Adieu, while largely a collection of varied songs, mostly amusing and lip-synced by the seasoned Derek Pearce, Allan Quihampton, Greg Baptie and Roland Stansell, also features two guest vocalists to allow for costume changes.

One is blonde Belinda Dolphin, who dresses in various outfits and wigs to depict famous male singers in the first half – Jeremy Taylor (Ag Pleez Daddy), Rod Stewart (Forever Young), Elton John (Crocodile Rock) and Freddie Mercury (My Best Friend ) – then sings songs associated with women in the second half.

The other guest is seasoned Durban panto dame Anthony Stonier, who mostly acts as (a seemingly very nervous) compere for the show then, towards the finale, does a very good job of singing I Am What I Am and The Best of Times.

Belinda Dolphin in Adieu.

It’s the drag artists, however, that shine the brightest with their very mixed bag of fun and silly, naughty and nice, numbers, the laughs sparked as much by clever lip-syncs and choice of numbers as botched choreography and fluffed lyrics. It’s that sort of go-with-the-flow show.

The feathery opening is a visual delight, some wobbly choreography notwithstanding, and sequences devoted to songs from the musical Nunsense are a hoot. Also worth special mention are Pearce’s unexpectedly poignant interpretation of Liza Minnelli’s What Makes a Man, his comical Spanish Rose and a lyrically reworked Ladies Who Lunch, made more funny on opening night with a misbehaving microphone.

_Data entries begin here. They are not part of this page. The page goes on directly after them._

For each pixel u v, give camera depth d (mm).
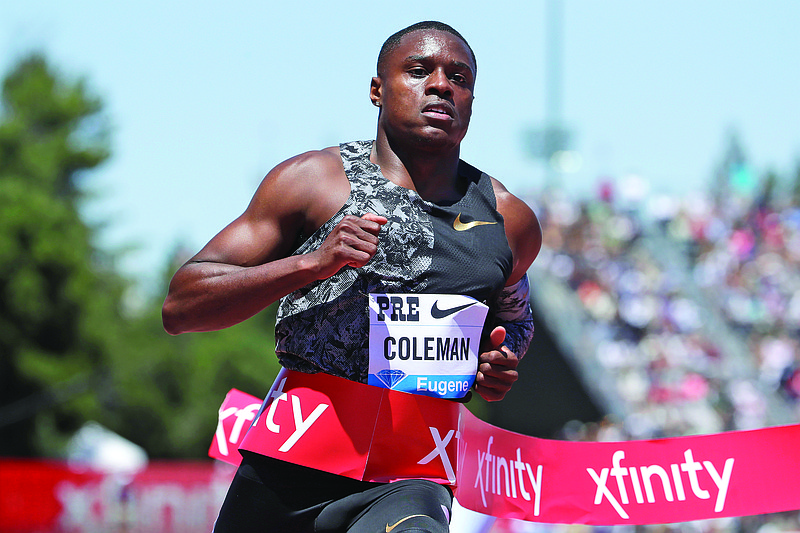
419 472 8398
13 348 76562
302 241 8516
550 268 59531
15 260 76000
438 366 8359
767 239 58938
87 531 34969
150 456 86938
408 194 8398
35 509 34188
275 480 8445
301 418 8367
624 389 50406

Also standout moments are Quihampton’s Texan divorcee wailing through a Kacey Jones song, I’m Not Bitter, in which she wields a voodoo doll while she discusses her ex having bedded the babysitter; while Quihampton’s raunchy, lyrically doctored I Will Survive also draws much mirth.

Baptie’s finest moment is his delivery of Proud Mary, while tottering on huge stiletto heels, and in duet with Quihampton for the fun Aah Ma.

Stansell, seemingly always befuddled on stage and a bit of a scene-stealer for it, wins his loudest applause dressed as a slobbering tease in animal print and wild mane for a lip-sync of April Stevens’s Teach Me Tiger, that has him mingling with the audience. He does a similar routine with Della Reese’s Three  o’clock in the Morning and is also fun balancing a tuitti frutti turban on his head for Ai Ai Ai Ai Ai.

Adieu is a fun final bow for these cheerful old troupers who have tirelessly worked for fundraising for the aged and other charities. Kudos to them for that – and thanks for the memories.

Tickets cost R150 a head and booking is at Computicket or by phoning 082 499 8636.

A bit of ‘nunsense’ in Adieu, starring (from left) Roland Stansell, Derek Pearce,  Greg Baptie and Allan Quihampton.
Allan Quihampton, Roland Stansell and Derek Pearce of The Family Players.